This article will tell you my strategy to maximize winning at Roulette in Las Vegas.

One thing I personally found hard about speculating, or even moderately risky investing, was to risk large enough sums to make a difference if it worked out.  I know I will be wrong and perhaps wrong more often than not. I know it's acceptable to have a total loss  50% of the time, if the 50% that succeed make 300%. However, like flipping coins, there is always a chance of making the wrong choice several times in a row. My worry was having a bad run of luck, bad timing, or making bad decisions from ignorance or flawed logic.  

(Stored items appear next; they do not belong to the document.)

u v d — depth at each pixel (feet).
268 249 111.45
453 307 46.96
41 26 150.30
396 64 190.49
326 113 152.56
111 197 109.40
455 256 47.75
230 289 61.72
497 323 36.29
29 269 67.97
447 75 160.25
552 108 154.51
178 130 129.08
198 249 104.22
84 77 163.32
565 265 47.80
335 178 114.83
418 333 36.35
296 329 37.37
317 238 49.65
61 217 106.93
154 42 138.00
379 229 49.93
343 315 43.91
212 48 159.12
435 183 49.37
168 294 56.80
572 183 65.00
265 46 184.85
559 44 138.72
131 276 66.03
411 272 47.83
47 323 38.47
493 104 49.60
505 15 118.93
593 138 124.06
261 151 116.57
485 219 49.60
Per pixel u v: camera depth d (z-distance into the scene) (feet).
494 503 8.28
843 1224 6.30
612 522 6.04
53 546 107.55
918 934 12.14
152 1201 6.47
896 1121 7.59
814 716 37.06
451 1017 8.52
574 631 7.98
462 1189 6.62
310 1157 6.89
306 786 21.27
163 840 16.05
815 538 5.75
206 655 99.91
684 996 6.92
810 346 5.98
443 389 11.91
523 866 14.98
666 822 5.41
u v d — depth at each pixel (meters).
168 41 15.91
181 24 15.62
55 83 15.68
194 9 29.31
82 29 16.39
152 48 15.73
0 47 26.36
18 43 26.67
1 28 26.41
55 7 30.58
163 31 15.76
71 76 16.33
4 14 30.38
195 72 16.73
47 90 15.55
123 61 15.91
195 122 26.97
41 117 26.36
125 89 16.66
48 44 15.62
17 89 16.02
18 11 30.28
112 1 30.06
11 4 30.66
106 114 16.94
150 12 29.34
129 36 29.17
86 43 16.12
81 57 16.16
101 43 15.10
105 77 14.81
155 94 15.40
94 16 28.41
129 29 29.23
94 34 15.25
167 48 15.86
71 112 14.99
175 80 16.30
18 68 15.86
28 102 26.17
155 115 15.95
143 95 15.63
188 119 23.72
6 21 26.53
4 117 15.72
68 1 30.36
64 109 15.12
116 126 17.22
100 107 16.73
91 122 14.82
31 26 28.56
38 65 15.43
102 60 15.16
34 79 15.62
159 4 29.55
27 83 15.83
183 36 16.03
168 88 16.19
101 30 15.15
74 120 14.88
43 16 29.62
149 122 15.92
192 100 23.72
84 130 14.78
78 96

Looking back over my life this led to two over cautious mistakes. First, I did not take enough risk when I had a promising idea, so when it payed off the impact to my net worth was negligible. Whenever an investment was extremely successful, it became an uncomfortably large part of my portfolio, so I sold more of it to reduce the risk. Selling too much too soon turned a brilliant winner into a relatively small win. After years of making many good investments at the right time, I have less to show for it than others who made more mistakes, but stuck with larger risks when they did well.

What if casino gambling could offer a fast, well defined way, to practice the emotional aspects of winning and losing larger sums?  

While Craps and Blackjack might have slightly better odds, Roulette has simpler rules and statistics. I defined the goal as finding the best chance to make 10x, minimize my chances of losing too much, and have fun while doing it.  

A typical roulette wheel has 18 red, 18 black numbers, and two green 0's. If you pick one number and the ball lands on it, you win 35 times your bet and keep your initial bet. With two green 0's, there are 36 numbers that lead to a total loss and only one winner. This gives the house a 5.26% edge. Over time and many players the casino will come out ahead by that amount even if individual players in short sessions lose or make far more. 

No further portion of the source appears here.